In the early stages of your startup, building buzz and interest is crucial. You’re a nobody in a crowded town and you need to build awareness for people to care about your products.
Engagement on social media is a great way to see if people are interested. It is another way to test the viability of your products. If people are buzzing about it, then you’ll have no problem acquiring customers at a low cost in the next stages.
Engagements will also shed insight into how users feel about your products. People aren’t shy about sharing their opinions! The positive and negative sentiments that they share are incredibly valuable. You can quickly determine what’s working, what isn’t and why.
Startup businesses should encourage feedback from users often and pay attention to every sentiment that these users share. Not only will it help you improve your marketing for acquiring future customers, but it will also help you understand why current customers defect!
Growth often happens slowly at first — just a few small drips from the faucet. Then, it starts pouring out all at once. Explosive growth can be harmful if you aren’t prepared for it. Thus, you need to keep an eye on your growth rate.
This is also known as your viral coefficient. It’s a measure of your conversions over several cycles. Are you acquiring customers faster than a month ago?
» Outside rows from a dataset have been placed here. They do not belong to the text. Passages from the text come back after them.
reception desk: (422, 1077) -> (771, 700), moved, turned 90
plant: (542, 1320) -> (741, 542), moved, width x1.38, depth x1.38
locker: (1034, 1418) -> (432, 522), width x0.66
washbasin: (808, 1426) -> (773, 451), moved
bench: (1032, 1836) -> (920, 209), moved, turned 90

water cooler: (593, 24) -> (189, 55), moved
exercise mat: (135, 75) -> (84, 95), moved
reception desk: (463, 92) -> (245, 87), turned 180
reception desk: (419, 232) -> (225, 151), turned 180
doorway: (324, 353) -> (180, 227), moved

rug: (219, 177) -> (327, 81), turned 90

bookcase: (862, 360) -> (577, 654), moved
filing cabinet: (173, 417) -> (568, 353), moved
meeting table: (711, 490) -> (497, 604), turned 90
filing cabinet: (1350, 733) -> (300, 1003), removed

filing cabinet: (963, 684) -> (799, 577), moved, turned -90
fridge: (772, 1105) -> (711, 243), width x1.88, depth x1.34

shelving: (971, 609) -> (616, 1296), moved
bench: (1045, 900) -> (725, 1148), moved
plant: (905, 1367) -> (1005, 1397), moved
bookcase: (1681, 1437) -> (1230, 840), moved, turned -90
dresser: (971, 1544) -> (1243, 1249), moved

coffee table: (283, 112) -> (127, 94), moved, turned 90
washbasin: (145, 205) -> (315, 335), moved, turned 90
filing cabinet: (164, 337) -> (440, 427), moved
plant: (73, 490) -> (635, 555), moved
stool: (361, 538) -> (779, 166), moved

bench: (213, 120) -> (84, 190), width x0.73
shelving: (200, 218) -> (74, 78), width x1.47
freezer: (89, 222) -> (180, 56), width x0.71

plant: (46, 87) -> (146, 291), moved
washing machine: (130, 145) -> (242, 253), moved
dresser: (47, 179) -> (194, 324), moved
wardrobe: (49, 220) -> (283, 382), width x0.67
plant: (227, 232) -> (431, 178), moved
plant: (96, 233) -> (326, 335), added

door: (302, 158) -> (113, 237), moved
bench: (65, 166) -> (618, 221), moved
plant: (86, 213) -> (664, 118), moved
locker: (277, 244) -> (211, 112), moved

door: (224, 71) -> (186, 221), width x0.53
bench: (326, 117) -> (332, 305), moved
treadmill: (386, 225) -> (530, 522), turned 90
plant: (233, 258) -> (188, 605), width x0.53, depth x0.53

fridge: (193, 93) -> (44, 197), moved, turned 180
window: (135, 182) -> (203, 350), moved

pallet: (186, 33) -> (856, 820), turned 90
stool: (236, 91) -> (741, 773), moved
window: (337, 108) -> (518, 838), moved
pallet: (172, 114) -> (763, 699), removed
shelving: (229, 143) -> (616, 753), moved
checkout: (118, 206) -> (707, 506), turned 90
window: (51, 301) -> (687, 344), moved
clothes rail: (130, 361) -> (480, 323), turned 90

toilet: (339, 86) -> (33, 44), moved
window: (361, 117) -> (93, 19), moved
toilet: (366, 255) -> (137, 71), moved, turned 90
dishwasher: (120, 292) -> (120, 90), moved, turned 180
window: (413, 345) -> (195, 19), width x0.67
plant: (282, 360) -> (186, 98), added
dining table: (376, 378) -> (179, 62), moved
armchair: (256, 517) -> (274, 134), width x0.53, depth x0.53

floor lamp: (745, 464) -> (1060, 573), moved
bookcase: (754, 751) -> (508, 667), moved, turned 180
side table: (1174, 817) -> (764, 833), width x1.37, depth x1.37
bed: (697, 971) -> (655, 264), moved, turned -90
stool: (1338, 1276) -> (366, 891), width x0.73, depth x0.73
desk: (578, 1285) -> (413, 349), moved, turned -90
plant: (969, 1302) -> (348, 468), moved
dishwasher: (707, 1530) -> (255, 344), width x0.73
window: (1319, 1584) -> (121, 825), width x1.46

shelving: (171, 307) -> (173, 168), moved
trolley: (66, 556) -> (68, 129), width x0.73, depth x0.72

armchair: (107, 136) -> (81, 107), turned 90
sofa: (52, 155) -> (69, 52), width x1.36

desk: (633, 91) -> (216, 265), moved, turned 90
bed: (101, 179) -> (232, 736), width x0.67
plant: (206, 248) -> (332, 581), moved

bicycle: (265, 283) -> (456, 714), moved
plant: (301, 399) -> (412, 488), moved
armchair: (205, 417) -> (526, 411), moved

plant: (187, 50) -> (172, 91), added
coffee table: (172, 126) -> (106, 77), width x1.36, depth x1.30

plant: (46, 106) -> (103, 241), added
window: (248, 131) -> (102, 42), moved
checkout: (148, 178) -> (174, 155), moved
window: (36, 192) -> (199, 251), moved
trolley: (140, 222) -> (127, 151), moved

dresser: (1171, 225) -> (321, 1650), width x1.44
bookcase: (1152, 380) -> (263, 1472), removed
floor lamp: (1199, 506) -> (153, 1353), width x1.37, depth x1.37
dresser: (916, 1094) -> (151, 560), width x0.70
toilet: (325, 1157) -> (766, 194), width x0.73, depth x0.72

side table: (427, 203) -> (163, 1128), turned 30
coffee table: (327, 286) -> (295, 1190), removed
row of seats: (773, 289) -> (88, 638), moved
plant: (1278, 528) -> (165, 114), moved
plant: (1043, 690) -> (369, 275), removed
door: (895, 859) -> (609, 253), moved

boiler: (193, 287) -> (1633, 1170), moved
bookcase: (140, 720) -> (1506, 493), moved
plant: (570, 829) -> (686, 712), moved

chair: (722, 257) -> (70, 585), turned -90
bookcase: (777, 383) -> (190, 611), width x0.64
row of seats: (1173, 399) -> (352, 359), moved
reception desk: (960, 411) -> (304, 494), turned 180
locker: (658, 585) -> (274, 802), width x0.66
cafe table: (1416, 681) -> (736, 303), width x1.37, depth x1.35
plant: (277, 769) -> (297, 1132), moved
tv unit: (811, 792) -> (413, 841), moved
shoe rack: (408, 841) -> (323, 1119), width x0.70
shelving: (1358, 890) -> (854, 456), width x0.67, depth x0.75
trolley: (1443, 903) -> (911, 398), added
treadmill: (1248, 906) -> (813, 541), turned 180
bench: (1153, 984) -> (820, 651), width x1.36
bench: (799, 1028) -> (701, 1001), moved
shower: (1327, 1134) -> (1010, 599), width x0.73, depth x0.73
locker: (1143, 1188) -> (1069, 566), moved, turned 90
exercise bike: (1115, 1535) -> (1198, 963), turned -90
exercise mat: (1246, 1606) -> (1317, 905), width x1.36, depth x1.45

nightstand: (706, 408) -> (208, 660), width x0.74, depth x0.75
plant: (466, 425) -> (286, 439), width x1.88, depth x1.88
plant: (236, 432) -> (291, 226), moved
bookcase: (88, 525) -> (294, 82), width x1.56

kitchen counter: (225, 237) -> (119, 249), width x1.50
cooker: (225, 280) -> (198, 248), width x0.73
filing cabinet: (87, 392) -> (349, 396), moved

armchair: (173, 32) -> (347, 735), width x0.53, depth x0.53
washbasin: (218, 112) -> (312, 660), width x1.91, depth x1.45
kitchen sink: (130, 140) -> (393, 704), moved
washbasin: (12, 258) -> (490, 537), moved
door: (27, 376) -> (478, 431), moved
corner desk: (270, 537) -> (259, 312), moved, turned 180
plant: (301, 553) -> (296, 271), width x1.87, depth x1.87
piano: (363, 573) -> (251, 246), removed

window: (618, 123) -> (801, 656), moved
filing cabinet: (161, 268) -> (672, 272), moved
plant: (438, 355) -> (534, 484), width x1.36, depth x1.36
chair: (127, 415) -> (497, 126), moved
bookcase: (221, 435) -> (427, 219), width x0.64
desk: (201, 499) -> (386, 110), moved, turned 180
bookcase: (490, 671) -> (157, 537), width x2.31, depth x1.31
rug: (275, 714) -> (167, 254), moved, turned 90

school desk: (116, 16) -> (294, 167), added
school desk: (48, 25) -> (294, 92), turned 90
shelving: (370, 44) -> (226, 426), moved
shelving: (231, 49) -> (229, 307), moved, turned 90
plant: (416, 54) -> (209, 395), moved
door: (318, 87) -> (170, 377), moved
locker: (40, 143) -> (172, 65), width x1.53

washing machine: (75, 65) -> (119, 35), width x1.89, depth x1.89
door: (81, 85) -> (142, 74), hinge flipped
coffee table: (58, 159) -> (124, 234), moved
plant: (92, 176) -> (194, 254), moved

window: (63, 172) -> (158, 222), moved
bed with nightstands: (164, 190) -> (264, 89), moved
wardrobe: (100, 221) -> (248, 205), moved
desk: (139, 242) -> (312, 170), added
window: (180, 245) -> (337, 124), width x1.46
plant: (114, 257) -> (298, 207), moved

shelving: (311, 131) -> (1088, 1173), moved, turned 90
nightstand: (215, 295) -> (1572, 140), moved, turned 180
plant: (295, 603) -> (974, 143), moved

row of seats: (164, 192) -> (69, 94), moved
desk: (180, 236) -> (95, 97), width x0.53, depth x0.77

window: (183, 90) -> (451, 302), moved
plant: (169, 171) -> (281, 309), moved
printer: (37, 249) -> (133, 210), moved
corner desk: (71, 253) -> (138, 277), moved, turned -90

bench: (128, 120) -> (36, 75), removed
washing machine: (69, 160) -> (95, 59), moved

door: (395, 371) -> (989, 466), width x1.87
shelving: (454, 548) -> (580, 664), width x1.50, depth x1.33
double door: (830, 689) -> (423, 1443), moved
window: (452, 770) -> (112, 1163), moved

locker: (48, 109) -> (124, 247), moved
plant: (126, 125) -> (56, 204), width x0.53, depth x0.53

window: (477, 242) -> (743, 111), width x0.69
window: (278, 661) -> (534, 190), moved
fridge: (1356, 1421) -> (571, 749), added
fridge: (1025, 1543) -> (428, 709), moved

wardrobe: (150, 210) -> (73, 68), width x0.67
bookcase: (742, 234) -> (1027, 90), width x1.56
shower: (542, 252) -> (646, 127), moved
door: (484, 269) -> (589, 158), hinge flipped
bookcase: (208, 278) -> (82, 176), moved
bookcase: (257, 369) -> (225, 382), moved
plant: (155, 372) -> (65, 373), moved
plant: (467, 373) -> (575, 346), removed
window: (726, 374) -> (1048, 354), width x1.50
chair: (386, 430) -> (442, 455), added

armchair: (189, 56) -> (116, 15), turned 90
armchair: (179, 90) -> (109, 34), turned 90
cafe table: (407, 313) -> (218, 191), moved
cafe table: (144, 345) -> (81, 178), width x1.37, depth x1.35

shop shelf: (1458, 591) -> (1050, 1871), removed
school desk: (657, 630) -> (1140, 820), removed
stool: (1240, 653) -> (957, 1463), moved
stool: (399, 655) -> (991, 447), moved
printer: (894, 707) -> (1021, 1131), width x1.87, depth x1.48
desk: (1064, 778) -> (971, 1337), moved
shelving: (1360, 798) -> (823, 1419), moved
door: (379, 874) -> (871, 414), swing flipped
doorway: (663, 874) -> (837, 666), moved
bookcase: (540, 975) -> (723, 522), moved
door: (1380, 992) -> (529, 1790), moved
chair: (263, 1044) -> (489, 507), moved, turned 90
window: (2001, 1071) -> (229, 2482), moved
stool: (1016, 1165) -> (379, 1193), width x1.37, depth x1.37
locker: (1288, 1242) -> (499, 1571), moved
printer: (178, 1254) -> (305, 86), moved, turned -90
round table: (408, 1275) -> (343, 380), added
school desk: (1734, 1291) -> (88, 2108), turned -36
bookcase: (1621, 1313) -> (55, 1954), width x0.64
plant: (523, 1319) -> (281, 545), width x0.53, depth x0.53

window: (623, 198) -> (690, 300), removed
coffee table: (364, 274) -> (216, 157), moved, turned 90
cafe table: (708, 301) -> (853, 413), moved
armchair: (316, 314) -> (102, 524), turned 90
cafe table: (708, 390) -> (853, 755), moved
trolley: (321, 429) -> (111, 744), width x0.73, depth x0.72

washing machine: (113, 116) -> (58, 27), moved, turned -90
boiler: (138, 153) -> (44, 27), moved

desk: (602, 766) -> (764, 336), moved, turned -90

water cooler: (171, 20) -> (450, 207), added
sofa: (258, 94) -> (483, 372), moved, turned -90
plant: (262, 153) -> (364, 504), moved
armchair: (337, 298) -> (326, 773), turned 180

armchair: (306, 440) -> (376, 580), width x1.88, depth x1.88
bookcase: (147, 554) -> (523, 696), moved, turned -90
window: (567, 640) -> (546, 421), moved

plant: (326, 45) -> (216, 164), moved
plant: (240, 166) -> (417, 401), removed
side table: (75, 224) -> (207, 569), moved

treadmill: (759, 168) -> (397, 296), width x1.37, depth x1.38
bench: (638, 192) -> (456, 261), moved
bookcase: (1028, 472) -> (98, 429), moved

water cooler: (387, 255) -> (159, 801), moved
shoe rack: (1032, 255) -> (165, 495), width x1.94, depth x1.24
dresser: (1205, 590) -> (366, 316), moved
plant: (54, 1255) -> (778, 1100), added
If so, then it is a clear sign that you are creating a positive user experience, your product has a fit in the market and your profitability is high.
A positive viral coefficient can signal to a startup when it’s time to try and low acquisition costs.
Every metric matters to some degree. The challenge is finding the data that matters the most at the current time. Startups are in a unique position because they use unique marketing methods to move faster than larger organizations and they face a different set of challenges. This means that the most important metric for your business is going to change from time-to-time based on the stage and trajectory of your startup.
By keeping an eye on these 9 metrics, you’ll be better prepared to identify when these changes happen and where you need to place the majority of your attention.